[[ TEXT PASSAGE, beginning ]]

Washington State Has a New Temp Worker Law — How Do California Laws Compare?

by Jora Trang, Chief of Staff & Equity

Washington state just became the third state in the nation to pass protective laws for temporary workers with their new Protecting Temporary Workers Law. This law seeks to place a barrier to temporary worker schemes which provide cost cutting incentives for companies to use temporary agencies. Studies have long shown that temp workers in higher-hazard industries are two times as likely to be injured as their directly hired counterparts.

These schemes are well known for the profits they reap for employers at the expense of workers. Two policy briefs by researchers from the University of California Riverside’s Labor Studies programand the School of Public Policy’s Center for Sustainable Suburban Development found that warehousing jobs in the region are often filled through temporary staffing agencies that pay workers low wages while offering them no health insurance. At the time of the reports, workers in the Ontario region earned a dismal average of $10.05 per hour. To date, the minimum wage in Ontario is $14.00, trailing a dollar behind the state minimum wage.

How does California compare with Washington state’s new law? To answer this question, we need to look at the current state of laws about temporary workers in California first. California passed our own historic law on September 28, 2014, when then Gov. Jerry Brown signed AB 1897 into law. This law made California a leader in having some of the country’s farthest-reaching protections for temporary workers. That law came in the wake of growing awareness about the status of temp workers as the fastest growing and most vulnerable segment of the workforce.

It was also buttressed by ProPublica’s damning series which highlighted rampant wage theft and unsafe working conditions in worksites that employ temp workers. AB 1897 addressed a loophole in which complaining workers found their issues ping-ponged between the temp agency that hired them and the companies that contracted with the temp agencies. AB 1897 was designed to protect “perma-temps,” which include low-wage hotel housekeepers, factory workers, farm laborers, janitors, and warehouse workers who too often find themselves toiling for years at the same company but not benefiting from the status of full-time direct hire employees of the company that “out-sourced” their labor through the temp agency.

[[ TEXT PASSAGE, end ]]

▶ EXERCISE TASKS
1. Summarize the temp worker law article in two sentences.
2. Extend the article on temp worker laws, picking up right after its final sentence.

[[ RAW DATA, beginning ]]

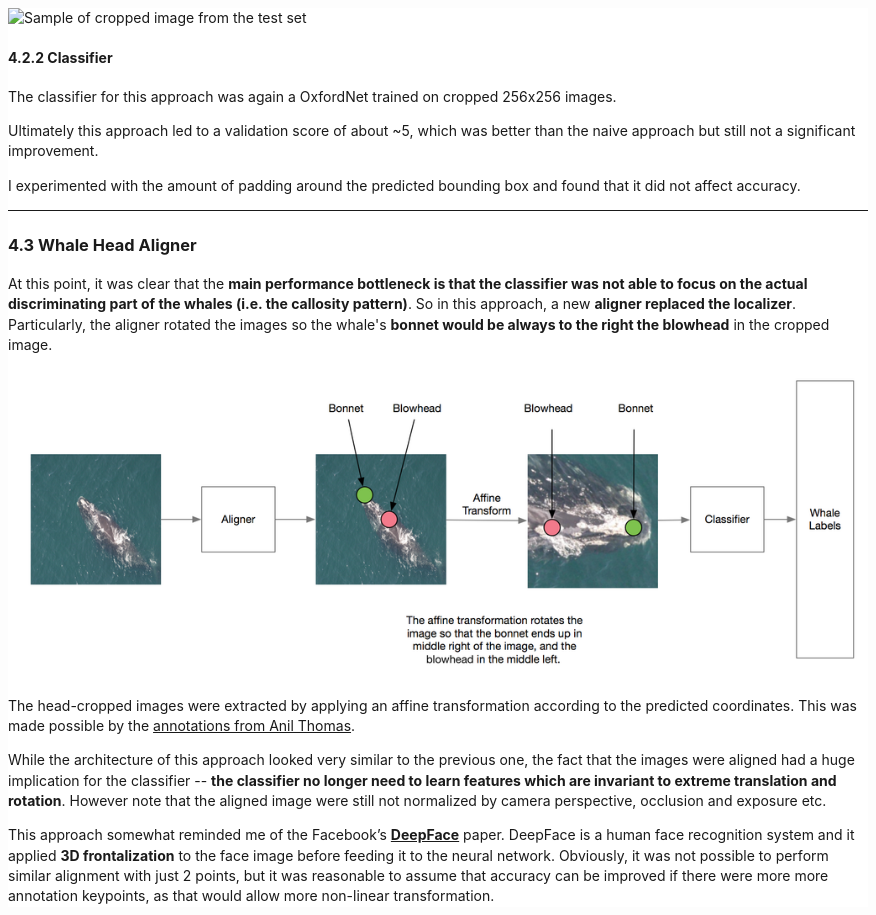 ![Sample of cropped image from the test set](/assets/kaggle-right-whale/bounding_box_test_sample.png)

#### 4.2.2 Classifier

The classifier for this approach was again a OxfordNet trained on cropped 256x256 images.

Ultimately this approach led to a validation score of about ~5, which was better than the naive approach but still not a significant improvement.

I experimented with the amount of padding around the predicted bounding box and found that it did not affect accuracy.

---

### 4.3 Whale Head Aligner

At this point, it was clear that the **main performance bottleneck is that the classifier was not able to focus on the actual discriminating part of the whales (i.e. the callosity pattern)**. So in this approach, a new **aligner replaced the localizer**. Particularly, the aligner rotated the images so the whale's **bonnet would be always to the right the blowhead** in the cropped image.

![Whale Facial Aligner](/assets/kaggle-right-whale/aligner_localization_approach.png)

The head-cropped images were extracted by applying an affine transformation according to the predicted coordinates. This was made possible by the [annotations from Anil Thomas](https://www.kaggle.com/c/noaa-right-whale-recognition/forums/t/17555/try-this).

While the architecture of this approach looked very similar to the previous one, the fact that the images were aligned had a huge implication for the classifier -- **the classifier no longer need to learn features which are invariant to extreme translation and rotation**. However note that the aligned image were still not normalized by camera perspective, occlusion and exposure etc.

This approach somewhat reminded me of the Facebook’s **[DeepFace](https://www.cs.toronto.edu/~ranzato/publications/taigman_cvpr14.pdf)** paper. DeepFace is a human face recognition system and it applied **3D frontalization** to the face image before feeding it to the neural network. Obviously, it was not possible to perform similar alignment with just 2 points, but it was reasonable to assume that accuracy can be improved if there were more more annotation keypoints, as that would allow more non-linear transformation.
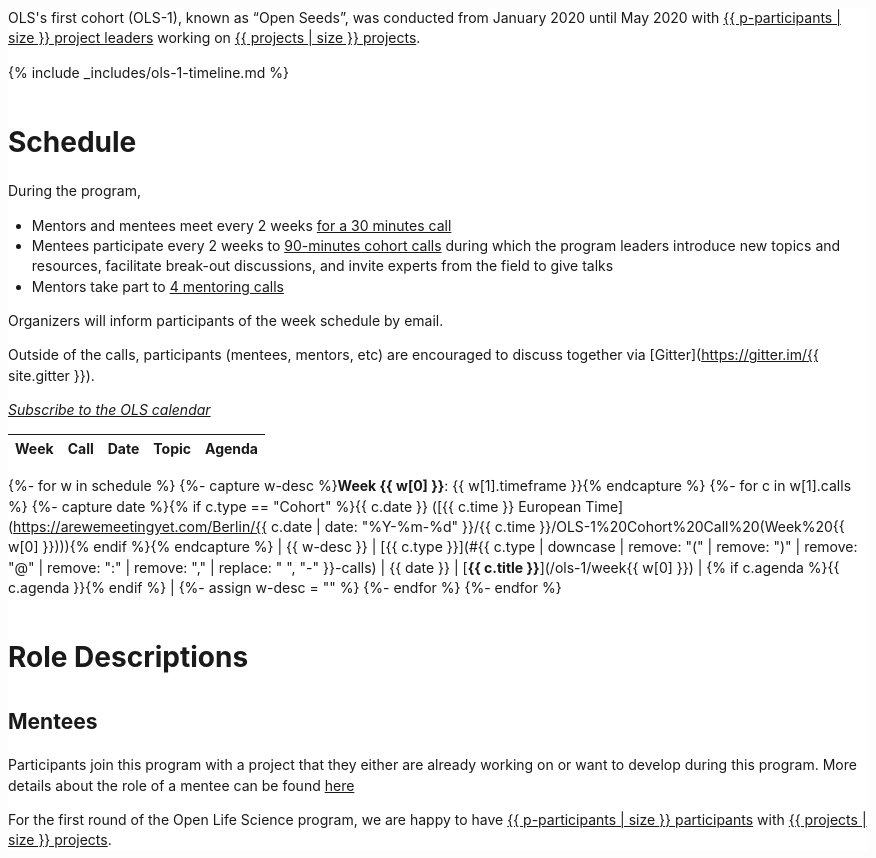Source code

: OLS's first cohort (OLS-1), known as “Open Seeds”, was conducted from January 2020 until May 2020 with [{{ p-participants | size }} project leaders](/ols-1/projects-participants#participants) working on [{{ projects | size }} projects](/ols-1/projects-participants#projects).

{% include _includes/ols-1-timeline.md %}

# Schedule

During the program,

- Mentors and mentees meet every 2 weeks [for a 30 minutes call](#mentor-mentee-calls)
- Mentees participate every 2 weeks to [90-minutes cohort calls](#cohort-calls) during which the program leaders introduce new topics and resources, facilitate break-out discussions, and invite experts from the field to give talks
- Mentors take part to [4 mentoring calls](#mentors-calls)

Organizers will inform participants of the week schedule by email.

Outside of the calls, participants (mentees, mentors, etc) are encouraged to discuss together via [Gitter](https://gitter.im/{{ site.gitter }}).  

<iframe class="calendar" src="https://calendar.google.com/calendar/embed?src=n3rqhvuff05ojkl0opfsvh49fk%40group.calendar.google.com"  frameborder="0" scrolling="no"></iframe>

[<i class="fas fa-calendar-plus"></i> *Subscribe to the OLS calendar*](https://calendar.google.com/calendar/r?cid=n3rqhvuff05ojkl0opfsvh49fk@group.calendar.google.com)



| Week | Call | Date | Topic | Agenda |
|------|------|------|-------|--------|
{%- for w in schedule %}
{%- capture w-desc %}**Week {{ w[0] }}**: {{ w[1].timeframe }}{% endcapture %}
{%- for c in w[1].calls %}
{%- capture date %}{% if c.type == "Cohort" %}{{ c.date }} ([{{ c.time }} European Time](https://arewemeetingyet.com/Berlin/{{ c.date | date: "%Y-%m-%d" }}/{{ c.time }}/OLS-1%20Cohort%20Call%20(Week%20{{ w[0] }}))){% endif %}{% endcapture %}
| {{ w-desc }} | [{{ c.type }}](#{{ c.type | downcase | remove: "(" | remove: ")" | remove: "@" | remove: ":" | remove: "," | replace: " ", "-" }}-calls) | {{ date }} | [**{{ c.title }}**](/ols-1/week{{ w[0] }}) | {% if c.agenda %}{{ c.agenda }}{% endif %} |
{%- assign w-desc = "" %}
{%- endfor %}
{%- endfor %}

# Role Descriptions

## Mentees

Participants join this program with a project that they either are already working on or want to develop during this program. More details about the role of a mentee can be found [here](/about#mentees)

For the first round of the Open Life Science program, we are happy to have [{{ p-participants | size }} participants](/ols-1/projects-participants#participants) with [{{ projects | size }} projects](/ols-1/projects-participants#projects). 
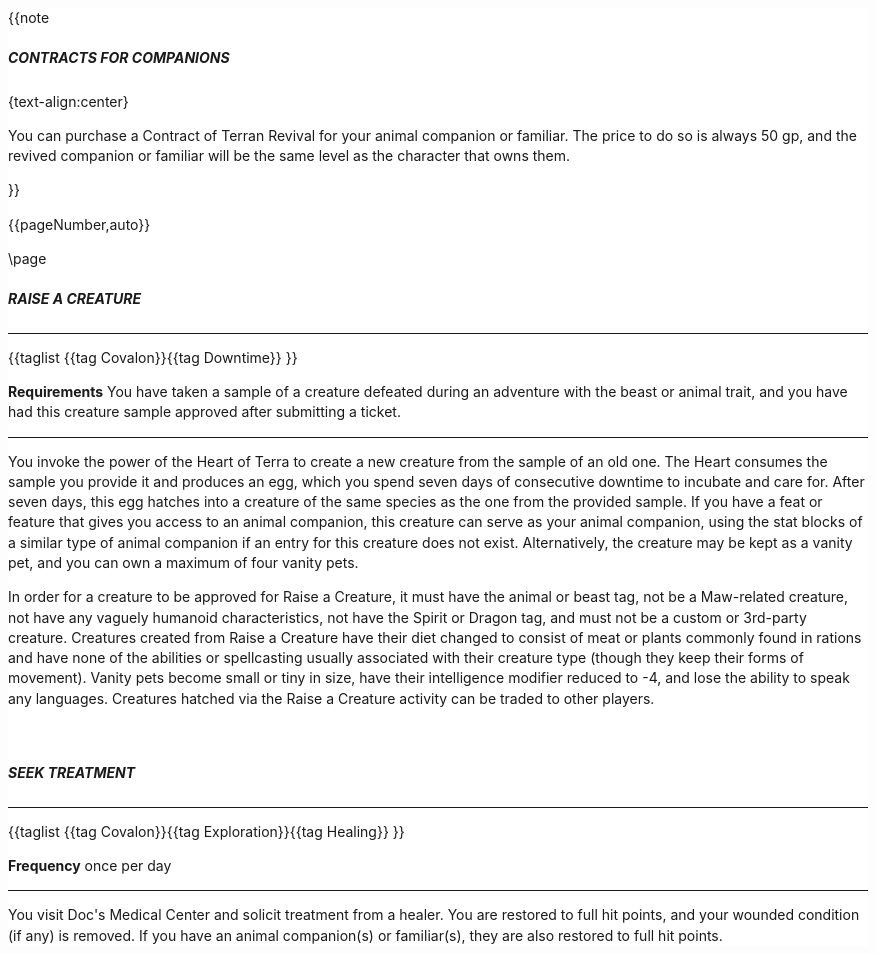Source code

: {{note
##### CONTRACTS FOR COMPANIONS
{text-align:center}

You can purchase a Contract of Terran Revival for your animal companion or familiar. The price to do so is always 50 gp, and the revived companion or familiar will be the same level as the character that owns them.

}}

{{pageNumber,auto}}

\page



##### RAISE A CREATURE
-----
{{taglist
{{tag Covalon}}{{tag Downtime}}
}}

**Requirements** You have taken a sample of a creature defeated during an adventure with the beast or animal trait, and you have had this creature sample approved after submitting a ticket.

------
You invoke the power of the Heart of Terra to create a new creature from the sample of an old one. The Heart consumes the sample you provide it and produces an egg, which you spend seven days of consecutive downtime to incubate and care for. After seven days, this egg hatches into a creature of the same species as the one from the provided sample. If you have a feat or feature that gives you access to an animal companion, this creature can serve as your animal companion, using the stat blocks of a similar type of animal companion if an entry for this creature does not exist. Alternatively, the creature may be kept as a vanity pet, and you can own a maximum of four vanity pets.

In order for a creature to be approved for Raise a Creature, it must have the animal or beast tag, not be a Maw-related creature, not have any vaguely humanoid characteristics, not have the Spirit or Dragon tag, and must not be a custom or 3rd-party creature. Creatures created from Raise a Creature have their diet changed to consist of meat or plants commonly found in rations and have none of the abilities or spellcasting usually associated with their creature type (though they keep their forms of movement). Vanity pets become small or tiny in size, have their intelligence modifier reduced to -4, and lose the ability to speak any languages. Creatures hatched via the Raise a Creature activity can be traded to other players.

<br>

##### SEEK TREATMENT
-----
{{taglist
{{tag Covalon}}{{tag Exploration}}{{tag Healing}}
}}

**Frequency** once per day

------
You visit Doc's Medical Center and solicit treatment from a healer. You are restored to full hit points, and your wounded condition (if any) is removed. If you have an animal companion(s) or familiar(s), they are also restored to full hit points.
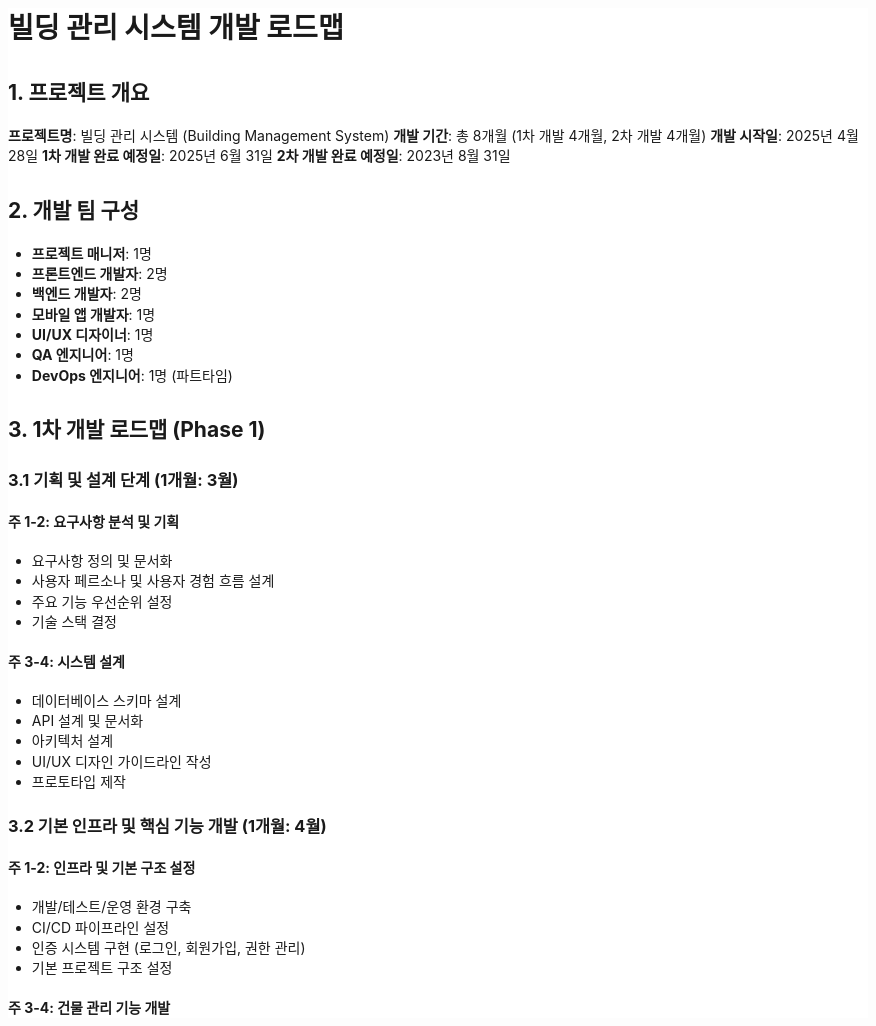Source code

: # 빌딩 관리 시스템 개발 로드맵

## 1. 프로젝트 개요

**프로젝트명**: 빌딩 관리 시스템 (Building Management System)
**개발 기간**: 총 8개월 (1차 개발 4개월, 2차 개발 4개월)
**개발 시작일**: 2025년 4월 28일
**1차 개발 완료 예정일**: 2025년 6월 31일
**2차 개발 완료 예정일**: 2023년 8월 31일

## 2. 개발 팀 구성

- **프로젝트 매니저**: 1명
- **프론트엔드 개발자**: 2명
- **백엔드 개발자**: 2명
- **모바일 앱 개발자**: 1명
- **UI/UX 디자이너**: 1명
- **QA 엔지니어**: 1명
- **DevOps 엔지니어**: 1명 (파트타임)

## 3. 1차 개발 로드맵 (Phase 1)

### 3.1 기획 및 설계 단계 (1개월: 3월)

#### 주 1-2: 요구사항 분석 및 기획

- 요구사항 정의 및 문서화
- 사용자 페르소나 및 사용자 경험 흐름 설계
- 주요 기능 우선순위 설정
- 기술 스택 결정

#### 주 3-4: 시스템 설계

- 데이터베이스 스키마 설계
- API 설계 및 문서화
- 아키텍처 설계
- UI/UX 디자인 가이드라인 작성
- 프로토타입 제작

### 3.2 기본 인프라 및 핵심 기능 개발 (1개월: 4월)

#### 주 1-2: 인프라 및 기본 구조 설정

- 개발/테스트/운영 환경 구축
- CI/CD 파이프라인 설정
- 인증 시스템 구현 (로그인, 회원가입, 권한 관리)
- 기본 프로젝트 구조 설정

#### 주 3-4: 건물 관리 기능 개발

[[ RAW DATA, end ]]

▶ PER-TASK ANSWERS
1. Washington state has become the third state to pass protective laws for temporary workers, aiming to curb schemes that give companies cost-cutting incentives to use temp agencies. California passed its own law, AB 1897, on September 28, 2014, which closed a loophole that let complaining workers' issues bounce between temp agencies and the companies contracting with them.

2.
Most horrifying was ProPublica’s revelation of cases of untrained temp workers who have been seriously injured or killed in the workplace. In fact, in California, temp workers are 50% more likely to get injured on the job than their company-employed counterparts.

Labor Code section 2810.3 includes three main requirements:

  1. When a labor contractor provides temporary workers to a host employer, the latter must share all civil liability and legal responsibility with the former for the payment of wages as well as any failure to provide workers’ compensation coverage (required by Section 3700).
  2. A client company or employer cannot pass off any legal responsibilities or liabilities under the California/OSHA provisions to a labor contractor concerning the workers provided by the labour contractor.
  3. As and when a state enforcement agency demands relevant information to ensure compliance with applicable state laws, an employer or a labor contractor is bound to provide it to the concerned agency or department.

What this means in a nutshell is that when a temp worker gets injured on the job in California:

  1. Either of the two employers assumes the responsibility of covering the worker under workers’ compensation insurance. Who finally assumes the responsibility depends on the type of contract between them, but neither can deny responsibility or pass the buck to the other,
  2. Both employers have to take necessary steps to safeguard the worker from workplace injuries and illnesses, and
  3. Both employers need to have an injury and illness prevention plan that covers hazards encountered by the temp worker.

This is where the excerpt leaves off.